In any group of convicted murderers, there are going to be some people who are innocent.
Also wrong, under current jurisprudence. "Considered innocent until proven guilty in a court of law." Now, this point does have some merit, in that you are assuming that all people found guilty of murder in a court of law would be executed and there may be some mistakes in some cases. However, the person you are replying to has already made execution depend on the circumstances of the murder, and "amount of physical evidence" and "statements of the accused" would most certainly be part of the conditions.
In other words, you are arguing against all death penalty uses based on current usage, and the OP is arguing for it based on a different usage with stricter limits. "You can't do it at all because sometimes you do it wrong" is not a valid argument; "sometimes we do it wrong, so let's fix the errors" is.
Whenever I talk to pro-death penalty people, I ask them if they would still support the death penalty if they or one of their loved ones was one of those one in a thousand cases where an innocent person was wrongly convicted,
If one of my "loved ones" had been found guilty of murdering half a dozen people based on irrefutable physical evidence, had admitted to doing so, and showed zero remorse, I would probably still have an emotional hesitancy to execution, but the law is not emotional nor is it supposed to be. "Don't execute him because I love him" is a bit lacking in sufficiency when there were probably people who loved the half a dozen people he killed, too.
And the short answer to your question would be "yes". I would still support the death penalty in general.

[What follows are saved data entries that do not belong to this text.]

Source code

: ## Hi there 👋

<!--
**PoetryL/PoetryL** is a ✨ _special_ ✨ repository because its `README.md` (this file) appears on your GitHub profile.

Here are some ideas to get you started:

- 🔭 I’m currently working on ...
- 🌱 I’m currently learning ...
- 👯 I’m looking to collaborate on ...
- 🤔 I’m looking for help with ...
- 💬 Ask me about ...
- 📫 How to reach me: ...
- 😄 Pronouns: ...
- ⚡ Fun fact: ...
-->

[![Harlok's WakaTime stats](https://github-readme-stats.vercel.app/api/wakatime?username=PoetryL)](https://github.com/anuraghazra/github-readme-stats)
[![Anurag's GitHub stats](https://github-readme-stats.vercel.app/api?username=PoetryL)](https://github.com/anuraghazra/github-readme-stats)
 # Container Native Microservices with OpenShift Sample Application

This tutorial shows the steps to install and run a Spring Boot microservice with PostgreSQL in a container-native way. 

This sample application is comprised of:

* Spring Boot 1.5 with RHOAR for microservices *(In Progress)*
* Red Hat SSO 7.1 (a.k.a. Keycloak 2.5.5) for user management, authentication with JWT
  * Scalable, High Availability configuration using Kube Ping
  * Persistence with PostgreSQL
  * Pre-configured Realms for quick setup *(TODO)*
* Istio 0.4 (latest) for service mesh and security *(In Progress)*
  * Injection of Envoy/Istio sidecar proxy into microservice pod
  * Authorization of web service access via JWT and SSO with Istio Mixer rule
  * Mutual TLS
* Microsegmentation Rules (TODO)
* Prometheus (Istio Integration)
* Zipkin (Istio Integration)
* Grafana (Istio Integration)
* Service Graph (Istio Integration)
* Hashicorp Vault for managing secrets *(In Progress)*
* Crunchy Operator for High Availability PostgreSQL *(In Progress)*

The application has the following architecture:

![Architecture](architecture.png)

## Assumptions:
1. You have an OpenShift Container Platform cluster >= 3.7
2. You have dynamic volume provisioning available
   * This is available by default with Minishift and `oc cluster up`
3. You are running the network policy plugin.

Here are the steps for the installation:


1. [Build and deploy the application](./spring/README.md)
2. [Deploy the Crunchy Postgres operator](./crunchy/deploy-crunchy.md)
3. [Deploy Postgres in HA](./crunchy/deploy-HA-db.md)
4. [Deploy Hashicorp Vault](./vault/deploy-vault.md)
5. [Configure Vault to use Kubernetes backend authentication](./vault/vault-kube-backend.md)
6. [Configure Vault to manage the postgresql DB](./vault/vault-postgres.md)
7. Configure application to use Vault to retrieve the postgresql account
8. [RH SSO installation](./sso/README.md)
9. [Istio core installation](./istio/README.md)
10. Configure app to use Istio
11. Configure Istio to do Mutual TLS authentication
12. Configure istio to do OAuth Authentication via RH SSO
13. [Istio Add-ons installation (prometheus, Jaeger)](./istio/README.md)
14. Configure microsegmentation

Would you stand outside the prison when your child was executed with a sign that says, 'Fry the bastard',
Of course not, and that's a stupid and insulting question. You can support the death penalty without having to stand outside any prision with any sign. I've never held such a sign, for example. Are you saying you question my honesty because I have not?
when you knew they were only guilty of not having a good alibi and a good lawyer?
When that was the sole basis of the conviction, then the conditions that the OP to whom you replied would not be met, and the person would not be sentenced to death.